Hello,
Following is a java snippet,
System.out.println(Integer.toBinaryString(5));
System.out.println(Integer.toBinaryString(~5));
System.out.println(~5);
The output is:
101
11111111111111111111111111111010
-6
First is the binary of 5.
Second is binary inversion of 5.
Third line displays the decimal form of ~5
How to know that inversion of 5 is decimal -6 and not decimal
4294967290(I have calculated this value using calc).
Plz help.Thanks.
As others have noted, Java's "int" type is signed and 2s-complement.
As a result, every integer n will be changed by ~ to -n-1 (that is,
negated and one subtracted).
Put the bit pattern for ~5 into the low 32 bits of a Java "long", though,
with zeros for the high 32 bits, and you would indeed get 4294967290. Same
if you bit-inverted a C "unsigned int" on a platform with ints 32 bits
wide (printf("%d",(unsigned int)~5)
or an "unsigned long" on a platform
with longs 32 bits wide.
Most of the time, Java programmers don't need to worry overly much about
the exact bit representation of integers. Even when using them in I/O,
since the default representation for all Java implementations is the same
regardless of host architecture.
The major exceptions are:
* Using large values. You may need long or even BigInteger, depending.
* Doing binary-format I/O with non-Java tools reading files, writing
files, or networking with your Java one, including reading common
binary file formats like .gif. Mostly there are existing library
routines (ex. JAI/ImageIO classes in the case of .gif) for common
file formats.
* Doing work with bytes. Java's "byte" type is, unfortunately, signed.
* Doing arithmetic with chars. Java's "char" type is UNsigned.

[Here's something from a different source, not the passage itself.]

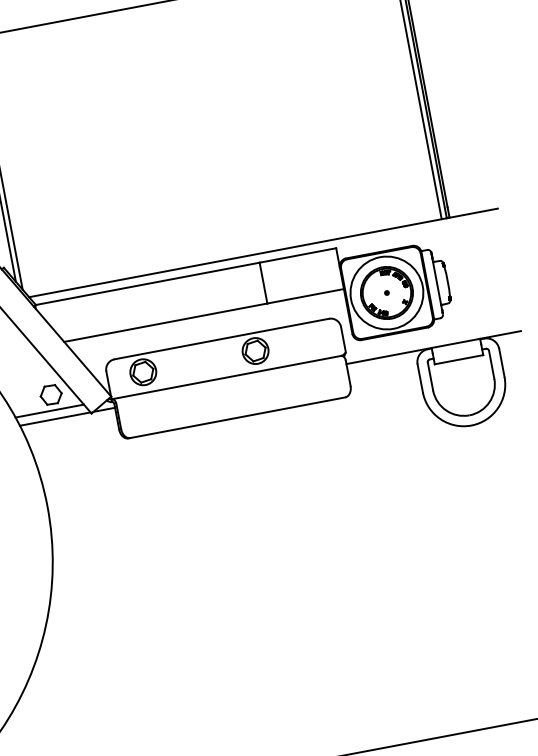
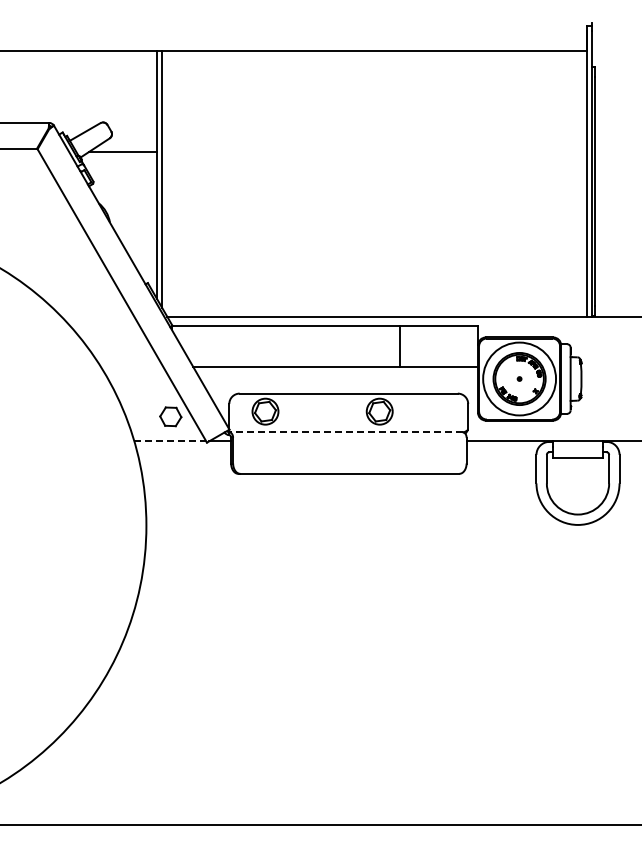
line: (226, 377) -> (346, 432), solid -> dashed
line: (49, 411) -> (166, 432), removed
line: (55, 419) -> (170, 441), solid -> dashed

* Implementing compare() and compareTo(). Naive subtraction could result
in an unwanted wraparound eventually. Best is to return -1, 0, or 1 as
appropriate.
Poor: return this.intField - that.intField;
Good: if (this.intField < that.intField) return -1;
if (this.intField > that.intField) return 1;
return 0;
The "poor" version has problems if the intField values get widely enough
separated. The difference might be bigger than 2147483647 in magnitude,
and then the sign of the returned value would be exactly opposite what
is desired! The "good" version, meanwhile, makes it easy to add more
subordinate sort criteria by inserting other stuff before "return 0".
Ex. if (this.intField < that.intField) return -1;
if (this.intField > that.intField) return 1;
if (this.intField2 < that.intField2) return -1;
if (this.intField2 > that.intField2) return 1;
return 0;
sorts on intField and, for objects with equal intFields, sorts on
intField2. Real world example could be sorting on last name, but
for equal last names earlier first names come first instead of all
comparing equal for position and therefore being jumbled up.